Question

A diatomic gas ($\gamma = 1.4$) does 200 J of work when it is expanded isobarically. The heat given to the gas in the process is:

• A. 850 J
• B. 800 J
• C. 600 J
• D. 700 J

Answer 1

The Correct Option is D

To determine the heat supplied to the gas during an isobaric process, the first law of thermodynamics, \(Q = \Delta U + W\), is applied. In this equation, \(Q\) represents the heat exchanged, \(\Delta U\) signifies the change in internal energy, and \(W\) denotes the work done by the system.

We are given that the work done by the gas is \(W = 200 \text{ J}\) and our objective is to find \(Q\).

For a diatomic gas undergoing an isobaric process, the change in internal energy is related to the temperature change by \(\Delta U = nC_v\Delta T\), and the work done is given by \(W = nR\Delta T\).

The specific heat capacities, \(C_p\) and \(C_v\), are linked to the specific heat ratio \(\gamma = 1.4\). For a diatomic gas, these are:

• \(C_p = \frac{7}{2}R\)
• \(C_v = \frac{5}{2}R\)

The ratio of specific heats is:

• \(\gamma = \frac{C_p}{C_v} = \frac{1.4}{1}\)

The heat exchanged in an isobaric process can be expressed as \(Q = nC_p \Delta T\). Substituting the expressions for \(\Delta U\) and \(W\) into the first law gives \(Q = \Delta U + W\).

The relationship between heat and work, considering the specific heats, simplifies to \(Q = \frac{C_p}{C_v} \times W\) because \(\frac{nC_p\Delta T}{nR\Delta T} = \frac{C_p}{R}\) and \(\frac{\Delta U}{W} = \frac{nC_v\Delta T}{nR\Delta T} = \frac{C_v}{R}\). Thus \(Q = \Delta U + W = W(\frac{C_v}{R} + 1) = W(\frac{C_v+R}{R})\). Since \(C_p = C_v + R\), \(Q = W \frac{C_p}{R}\). Also \(W = nR\Delta T\), so \(Q = \frac{C_p}{R} W\).

Using the given values:

\(Q = \frac{C_p}{C_v} \times W = \frac{7/2 R}{5/2 R} \times W = \frac{7}{5} \times W\)
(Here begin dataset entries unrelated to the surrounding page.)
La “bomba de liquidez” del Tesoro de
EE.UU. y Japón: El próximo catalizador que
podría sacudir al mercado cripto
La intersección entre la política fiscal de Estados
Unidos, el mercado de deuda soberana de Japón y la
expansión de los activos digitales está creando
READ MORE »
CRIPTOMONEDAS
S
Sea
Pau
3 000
Substituting \(W = 200 \text{ J}\):

\(Q = \frac{7}{5} \times 200 \text{ J}\)

This calculation yields:

\(Q = 7 \times 40 \text{ J} = 280 \text{ J}\)
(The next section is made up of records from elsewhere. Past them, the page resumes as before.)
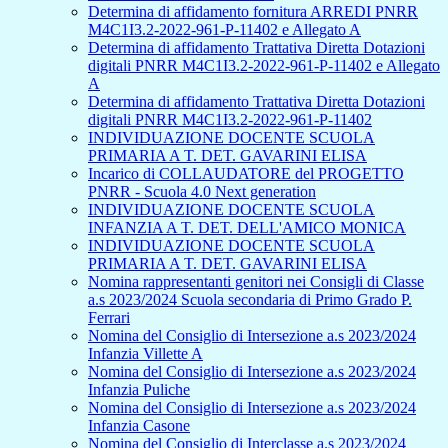
Determina di affidamento fornitura ARREDI PNRR
M4C1I3.2-2022-961-P-11402 e Allegato A
Determina di affidamento Trattativa Diretta Dotazioni
digitali PNRR M4C1I3.2-2022-961-P-11402 e Allegato
A
Determina di affidamento Trattativa Diretta Dotazioni
digitali PNRR M4C1I3.2-2022-961-P-11402
INDIVIDUAZIONE DOCENTE SCUOLA
PRIMARIA A T. DET. GAVARINI ELISA
Incarico di COLLAUDATORE del PROGETTO
PNRR - Scuola 4.0 Next generation
INDIVIDUAZIONE DOCENTE SCUOLA
INFANZIA A T. DET. DELL'AMICO MONICA
INDIVIDUAZIONE DOCENTE SCUOLA
PRIMARIA A T. DET. GAVARINI ELISA
Nomina rappresentanti genitori nei Consigli di Classe
a.s 2023/2024 Scuola secondaria di Primo Grado P.
Ferrari
Nomina del Consiglio di Intersezione a.s 2023/2024
Infanzia Villette A
Nomina del Consiglio di Intersezione a.s 2023/2024
Infanzia Puliche
Nomina del Consiglio di Intersezione a.s 2023/2024
Infanzia Casone
Nomina del Consiglio di Interclasse a.s 2023/2024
However, the relationship \(Q = nC_p \Delta T\) and \(W = nR \Delta T\) implies \(Q/W = C_p/R\). Thus \(Q = W \frac{C_p}{R} = 200 \text{ J} \times \frac{7/2 R}{R} = 200 \text{ J} \times \frac{7}{2} = 700 \text{ J}\).

Therefore, the heat transferred to the gas is 700 J.